Targeting Phosphatidylserine to Improve Hormone Therapy of Prostate Cancer

Principal Investigator: THORPE, PHILIP E
Institution Receiving Award: TEXAS, UNIVERSITY OF, SOUTHWESTERN MEDICAL CENTER AT DALLAS
Program: PCRP
Proposal Number: PC081501
Award Number: W81XWH-09-1-0470
Funding Mechanism: Idea Development Award
Partnering Awards:
Award Amount: $587,722.00
Period of Performance: 7/1/2009 - 7/31/2012


PUBLIC ABSTRACT

There is presently no cure for prostate cancer (PCa) once it has spread throughout the body. The most common treatment today is to reduce the patient's levels of the male sex hormone that the cancer cells need for survival and growth. However, this treatment only gives temporary benefit because mutant cancer cells that do not need the hormone survive. This proposal is aimed at developing a new drug (an antibody) that will improve the effectiveness of hormone therapy.

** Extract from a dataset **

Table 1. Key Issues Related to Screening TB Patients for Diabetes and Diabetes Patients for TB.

We have made an antibody that binds to tumor blood vessels and cancer cells in prostate cancers when animals are treated with hormone therapy. The antibody binds to a molecule called phosphatidylserine (PS), which becomes exposed on tumor blood vessels and cancer cells in response to stresses caused by hormone therapy. Then, when we administer the anti-PS antibody, it binds to the cancer blood vessels and guides cells of the immune system to attack and destroy the tumor's blood vessels. The cancer cells then die because they are starved of the oxygen and nutrients needed for survival and growth. Also, the same PS molecule is used by cancer cells as a way of disguising themselves as dying normal cells so that they will be ignored by the immune system. Our antibody blocks this immunosuppressive effect of PS and should allow the patients to make immune cells, called T-cells, which can kill cancer cells directly. We have already demonstrated that the antibody treatment, given together with hormone therapy, is much more effective than hormone treatment alone, and, most importantly, delays the development of hormone-independent cancer.

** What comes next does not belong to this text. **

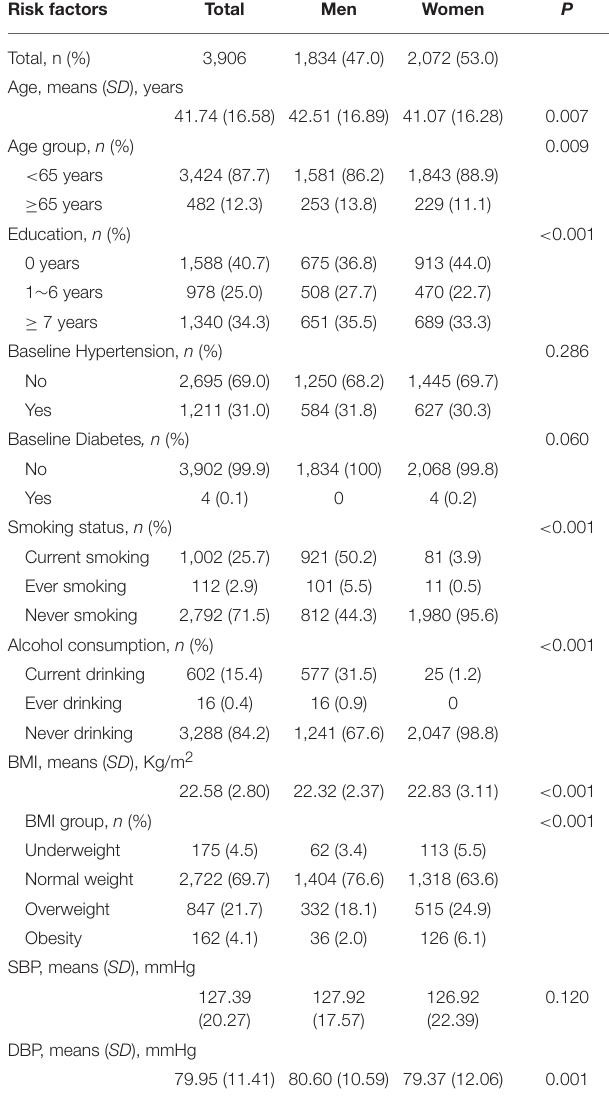
TABLE 1 | Demographic characteristics and risk factors of all participants in this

Our plan is to test these strategies in mice with prostate cancer in their prostate glands. We shall treat the mice when their disease has just become established and is still hormone dependent to mimic early disease in patients. Then we shall treat later cancers that have become hormone independent, and cancers that have spread, or "metastasized," from their original site. The effects on the tumor will be monitored non-invasively in living animals by sophisticated scanning techniques that allow us to measure the tumors inside the prostate glands. We will correlate the antitumor effect of the combination treatment with the levels of PS on cancer blood vessels and cancer cells, and will identify blood vessel damage in tumors under the microscope. We will also look for the presence of immune cells that can kill PS-expressing blood vessels and tumor cells themselves.

The impact this research could have on the treatment of prostate cancer is profound. Most importantly, we are already testing a version of the antibody, called bavituximab, in Phase I and Phase II clinical trials. Bavituximab is a chimeric (partly mouse, partly human) antibody. The present studies, if successful, would provide the foundation for combining bavituximab, or a new, fully human anti-PS antibody called 1N11, with hormone therapy to treat prostate cancer. The data we have so far indicate that the combination treatment should improve the hormone therapy of prostate cancer in man without contributing toxicity.